_DIRECTIONS:_
In the entries below, find the string "consultar" and return each line holding it.

_Records from a data source:_
==================================================
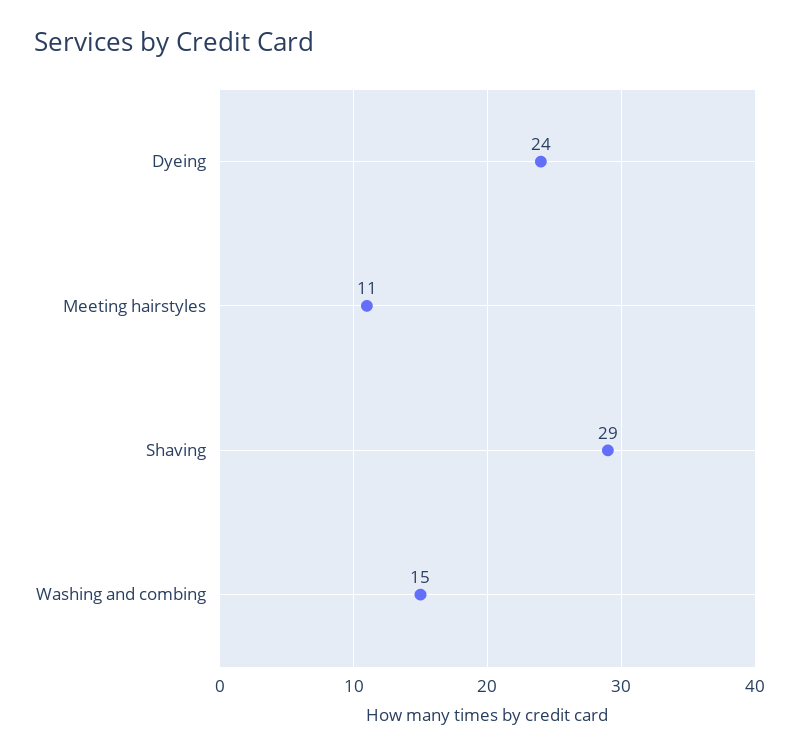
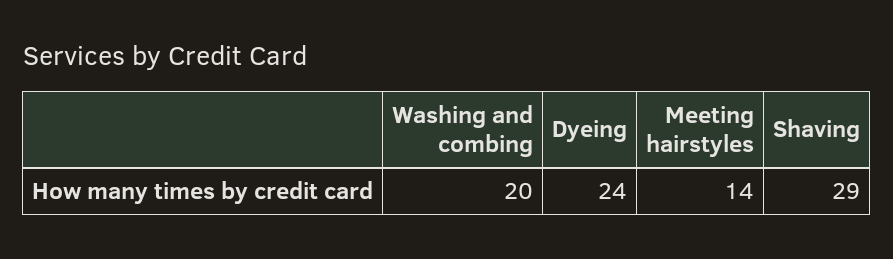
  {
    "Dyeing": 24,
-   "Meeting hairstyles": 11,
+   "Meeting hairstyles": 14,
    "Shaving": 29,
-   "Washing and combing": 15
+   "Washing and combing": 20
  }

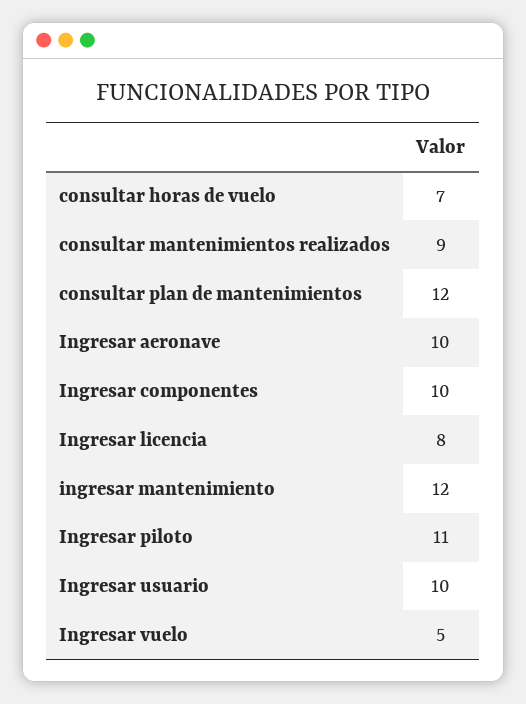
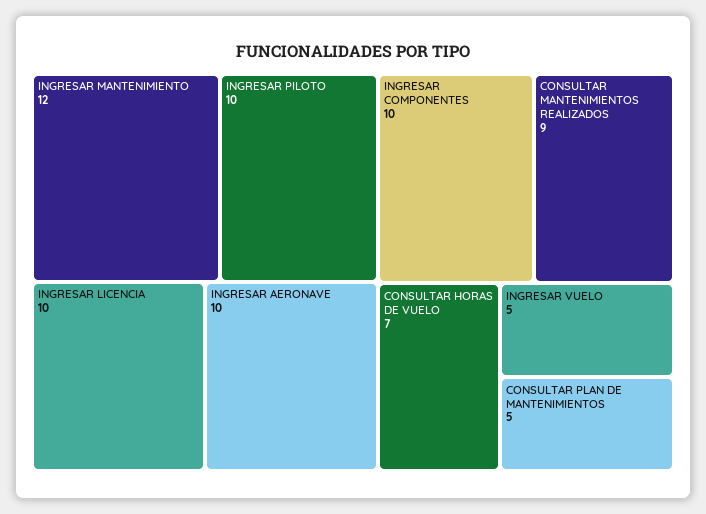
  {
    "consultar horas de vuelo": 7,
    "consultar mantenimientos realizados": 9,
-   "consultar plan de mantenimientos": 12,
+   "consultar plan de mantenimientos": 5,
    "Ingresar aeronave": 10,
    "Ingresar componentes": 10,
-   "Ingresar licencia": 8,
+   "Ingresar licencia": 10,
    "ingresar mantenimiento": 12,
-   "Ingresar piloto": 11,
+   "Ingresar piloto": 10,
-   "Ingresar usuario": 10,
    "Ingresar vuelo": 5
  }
==================================================
_TASK OUTPUT:_
    "consultar horas de vuelo": 7,
    "consultar mantenimientos realizados": 9,
-   "consultar plan de mantenimientos": 12,
+   "consultar plan de mantenimientos": 5,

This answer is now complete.